Don’t sacrifice style for sustainability
On a foundational level clothing was borne from utility. Be it cave dwellers using furs to protect from the elements to Sunday nights at the bar to adhere to societal standards. Clothing is essential to our everyday lives.
As an everyday item however, people have always made attempts to make it appealing or fun.
From ancient Pharaohs to modern construction workers, style has become just as significant to how to dress as the utility behind a particular item.
Fashion has evolved along with status, job, and social clique.
A Brief History of Expensive Experiences
Part of what makes style so essential to clothing is it can help everyone feel unique, but for a long time, the truly unique was for the wealthy.
The 20th century changed everything and brought fashion to the masses. The rise of the movie star in the 1950s, supermodels of the 80s, and today’s influencers have challenged consumers to emulate their favourite celebs.

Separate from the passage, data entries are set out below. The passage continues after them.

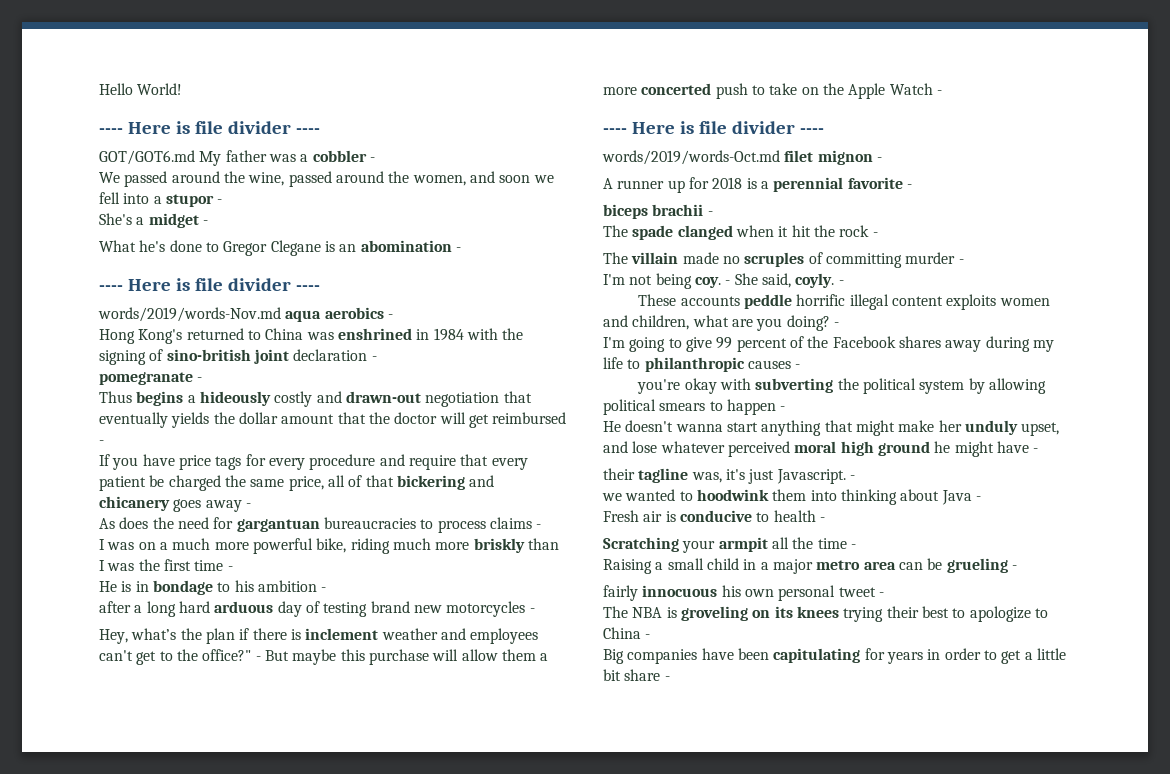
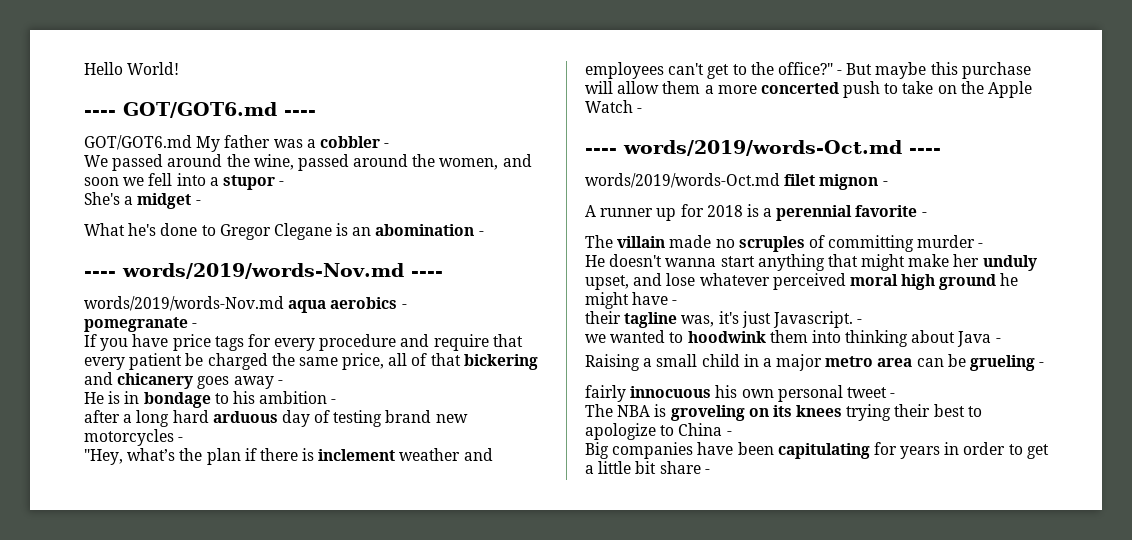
[127,121,291,134] Here is file divider -> [123,102,277,118] GOT/GOT6.md
[127,278,291,291] Here is file divider -> [122,263,404,279] words/2019/words-Nov.md
[99,328,524,344] [99,349,377,365] [99,372,203,385] [99,391,532,407] [99,412,567,428] Hong Kong's returned to China was enshrined in 1984 with the signing of sino-british joint declaration - // pomegranate - // Thus begins a hideously costly and drawn-out negotiation that eventually yields the dollar amount that the doctor will get reimbursed -> [84,317,188,332] pomegranate
[99,517,542,533] [99,538,559,554] [99,559,233,571] // As does the need for gargantuan bureaucracies to process claims - // I was on a much more powerful bike, riding much more briskly than I was the first time - -> (283, 382) none
[99,629,128,644] Hey, -> [84,449,123,465] "Hey,
[631,121,795,134] Here is file divider -> [623,140,902,156] words/2019/words-Oct.md
[603,204,713,219] [603,225,878,240] // biceps brachii - // The spade clanged when it hit the rock - -> (927, 214) none
[603,273,844,289] [638,294,1050,310] [603,315,839,331] [603,336,1054,352] [603,357,801,372] [637,378,1046,394] [603,399,786,415] // I'm not being coy. - She said, coyly. - // These accounts peddle horrific illegal content exploits women and children, what are you doing? - // I'm going to give 99 percent of the Facebook shares away during my life to philanthropic causes - // you're okay with subverting the political system by allowing political smears to happen - -> (984, 245) none
[603,510,825,522] [603,537,856,553] // Fresh air is conducive to health - // Scratching your armpit all the time - -> (1001, 340) none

As time went on it became cheaper and easier than ever. It sent fashion into the stratosphere. Today the industry is valued at more than 3 trillion dollars.
It’s also an industry that is largely unsustainable in it’s current form. As an industry there are few on par in terms of its environmental and social impacts. It relies on petrochemicals throughout the supply chain, and exploits workers to churn ever greater profit margins.
So how can someone maintain their style and still be sustainable?
It’s always nice to buy something new. Fast Fashion brands have built their business model around this. Trend chasers always go after the new thing, and more often than not discard the old.
Thrift stores have always been a great place to find new items that fit in with a personal style. Genres like punk have even been built around it. Some people are okay with it, and there are second-hand stores dedicated to finding the best fashion out there.
You might find haute couture at a reasonable price or discover a throwback from another era otherwise lost to time. Even though thrift stores have enjoyed a renaissance in recent years, they are affordable, and it can be fun to sort through the items available. Additionally, since a lot of the items sold in second-hand stores are old many are made from higher-quality materials than those of todays fast-fashion brands.
Buying second-hand not only helps to give clothes a second life, it also helps to divert them from the landfill, reducing waste.
Know Your Materials
Not all materials in clothing are created equally.
Decades ago, brands started chasing cheaper materials in the quest to sell more clothes to the masses. It reduced the price of clothes and made them more accessible, but the materials also changed and became less sustainable.
Plastics became more common, and the increased dependence on oil in the production of clothing followed suit. Even though there are now alternatives available, brands still tend to work with synthetic fibres out of affordability rather than necessity. When this is combined with greater disposability in fashion, the impact on the environment increases exponentially.
Consumers trying to avoid the plastics, but still wanting affordable options will often turn to natural fibres like cotton, but the sustainability of cotton in the modern fashion world is also untenable. In the chase of greater profits and the rise of fast-fashion, producers turned to short fiber cotton.
Clothes made from this type of cotton are cheaper but lack the durability of their long fiber counterparts. Clothes break down quicker and easier, and the cycle of consumerism continues.
While most people want to have a varied wardrobe, and keep it affordable, the solution is to find clothing made from higher quality materials and wear them for several seasons instead of just following the new trend. Even though it may be more costly to buy, these higher quality items also tend to be more durable and can be found in classic styles to be the foundation for any wardrobe.
Back the Brand, Back Sustainability
Gone are the days where buying sustainable clothing meant being reserved to sweaters and pants made from hemp.
Today, there are brands dedicated to producing high quality fashion items and build environmentalism and sustainability into their business model from the ground up. As more consumers are looking to become sustainable in their lifestyle, there are more producers working to fill the demand.
These brands will often focus on using organic and recycled materials and using alternatives to plastics and animal based products.
Even though sustainable products tend to have a higher price tag, many of the producers tend to place their ethics above profits. They have programs to help the communities in which they operate, and often will create programs to help offset the environmental impact they do have.
Since these producers are becoming increasingly mainstream over the last several years, it’s easier than ever to find clothes that meet modern trends, or classic styles.
It’s Fashionable to be Sustainable
Even though it was challenging to be sustainable and fashionable over the past fifty years or so, the world has changed. Brands who aren’t willing to introduce better production methods are facing a consumer base that is starting to look elsewhere.
This is bad for the brands, but good for consumers. It means more choice, greater transparency, and better clothing.
There is change in the fashion world, and it’s leading to greater rewards for those brands who step up and lead the way to a better planet.